Thursday, October 16, 2008

Sunday, October 12, 2008

TV Tropes Wiki

I just discovered the TV Tropes Wiki, a very amusing encyclopedia of literary conventions.

Bechdel-compliant literature (also, the origins of Istanbul)

Tonight I heard a really fun quickstep version of Istanbul (not Constantinople). So I came home and looked it up on Wikipedia, and found out that it's been done by quite a lot of people, as it turns out: The Four Tops did it first, then Frankie Vaughan, Caterina Valente, Santo & Johnny (#141), Bette Midler, an avant-garde representation by The Residents, and more recently, Lee Press-on and the Nails.

Amusingly, I don't think any of those editions is the one I heard tonight.

But that's not why I brought you all here today. A while back I heard about The Bechdel Test, and recently it came up again in several conversations. While the actual list of Bechdel-compliant movies isn't particularly enlightening, it's a really interesting thought experiment to see how many books and movies you can list that follow Bechtel's Rule, and to notice (and wonder why) when things don't. Oh, here's the original article I read that introduced me to Bechdel, in which an ascending screenwriter learns that Bechdel's Rule must not be followed, and having considered the options, decides to leave behind screenwriting.

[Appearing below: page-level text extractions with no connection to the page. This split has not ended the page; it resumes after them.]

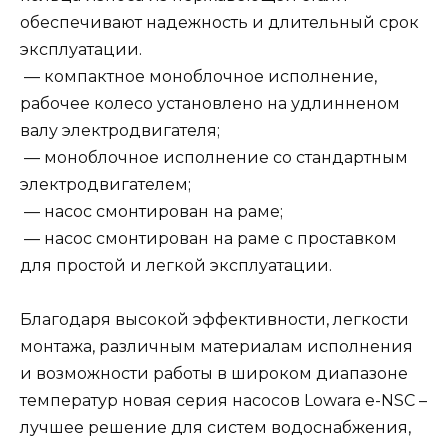
обеспечивают надежность и длительный срок
эксплуатации.
— компактное моноблочное исполнение,
рабочее колесо установлено на удлинненом
валу электродвигателя;
— моноблочное исполнение со стандартным
электродвигателем;
— насос смонтирован на раме;
— насос смонтирован на раме с проставком
для простой и легкой эксплуатации.
Благодаря высокой эффективности, легкости
монтажа, различным материалам исполнения
и возможности работы в широком диапазоне
температур новая серия насосов Lowara e-NSC –
лучшее решение для систем водоснабжения,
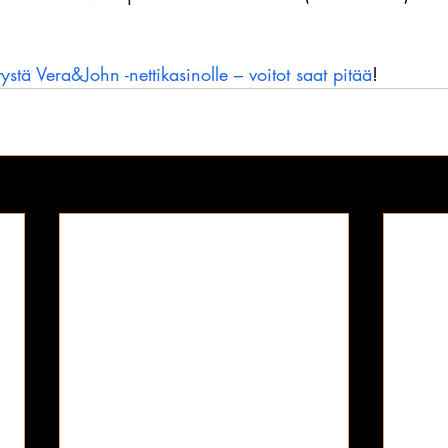
stä Vera&John -nettikasinolle – voitot saat pitää
!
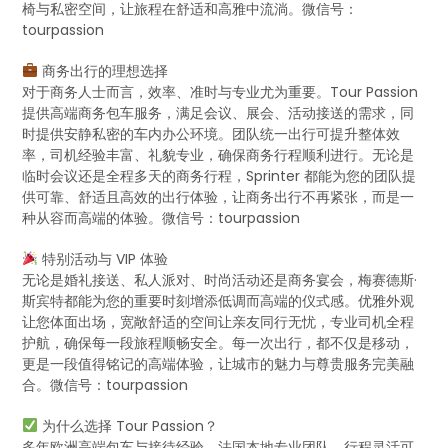
椅与私密空间，让旅程在舒适和高雅中流淌。微信号：
tourpassion
商务出行的理想选择
对于商务人士而言，效率、准时与专业尤为重要。Tour Passion
提供高端商务包车服务，满足会议、展会、活动接送的需求，同
时提供安静私密的车内办公环境。团队统一出行可提升整体效
率，司机经验丰富、礼貌专业，确保商务行程顺利进行。无论是
临时会议还是全程多天的商务行程，Sprinter 都能为您的团队提
供可靠、舒适且高效的出行体验，让商务出行不再紧张，而是一
种从容而高端的体验。微信号：tourpassion
特别活动与 VIP 体验
无论是婚礼接送、私人派对、时尚活动还是商务宴会，梅赛德斯·
斯宾特都能为您的重要时刻增添低调而高端的仪式感。优雅外观
让您体面出场，宽敞舒适的空间让亲友同行无忧，专业司机全程
护航，确保每一段旅程顺畅安全。每一次出行，都不仅是移动，
更是一段值得铭记的高端体验，让城市的魅力与尊贵服务完美融
合。微信号：tourpassion
为什么选择 Tour Passion？
多年欧洲高端包车与接待经验，法国本地专业团队，行程灵活可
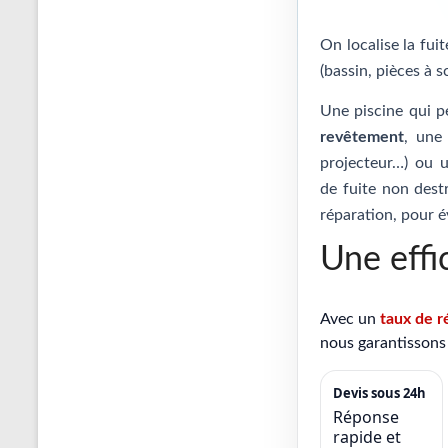
On localise la fui
(bassin, pièces à s
Une piscine qui p
revêtement
, un
projecteur…) ou
de fuite non destr
réparation, pour é
Une effi
Avec un
taux de r
nous garantissons 
Devis sous 24h
Réponse
rapide et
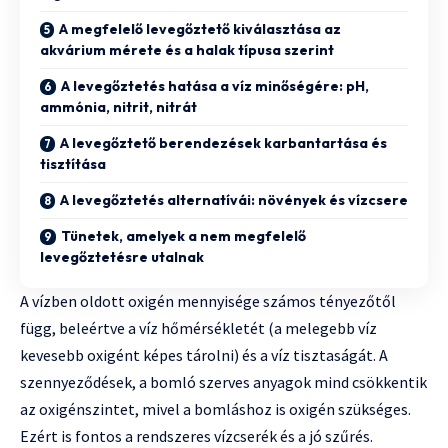
A megfelelő levegőztető kiválasztása az
akvárium mérete és a halak típusa szerint
A levegőztetés hatása a víz minőségére: pH,
ammónia, nitrit, nitrát
A levegőztető berendezések karbantartása és
tisztítása
A levegőztetés alternatívái: növények és vízcsere
Tünetek, amelyek a nem megfelelő
levegőztetésre utalnak
A vízben oldott oxigén mennyisége számos tényezőtől
függ, beleértve a víz hőmérsékletét (a melegebb víz
kevesebb oxigént képes tárolni) és a víz tisztaságát. A
szennyeződések, a bomló szerves anyagok mind csökkentik
az oxigénszintet, mivel a bomláshoz is oxigén szükséges.
Ezért is fontos a rendszeres vízcserék és a jó szűrés.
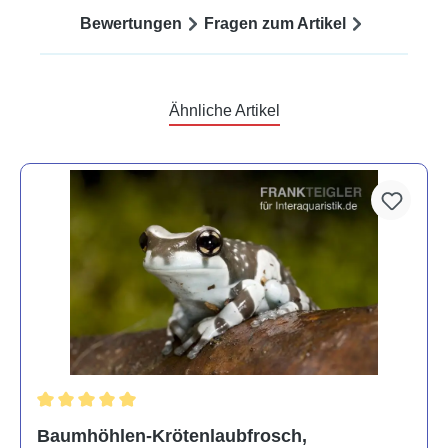
Bewertungen
Fragen zum Artikel
Ähnliche Artikel
Durchschnittliche Bewertung von 5 von 5 Sternen
Baumhöhlen-Krötenlaubfrosch,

Saturday, October 11, 2008

Soros on the financial crisis

I thought this was a fascinating perspective on the economic situation:

George Soros and Bill Moyers

I love that they included the transcript. I started watching the video, but found that the transcript suited me better.

Sunday, October 05, 2008

On partisanship in congress

Interesting NY Times article on an influential member of congress who's decided not to run for reelection due to frustration with partisan politics in washington:
Tom Davis gives up. It reminds me of Larry Lessig who recently gave up copyfighting to fight political corruption. I'm glad we have people like that taking a stand.

Saturday, October 04, 2008

Loss of control fuels rituals, superstition

Here's a rather vague description of recent research into control and belief. The big elephant in the room with this article is that religion must have simply arisen in chaotic times, a sentiment I'm rather indifferent to. But it's an interesting thing to watch for in myself. It also supports the Eastern notion of cultivating acceptance of what happens to us, without trying to fit it all into a framework of meaning.

Drunk histories

I really find this series of 4 videos hilarious. Basically,
somebody gets drunk and then talks about a famous historical event. (Uses strong language).

Wednesday, October 01, 2008

If all movies had cell phones

A few swear words, but overall just funny as heck:

If all movies had cell phones.

Warning, includes spoilers for The Notebook and Fight Club.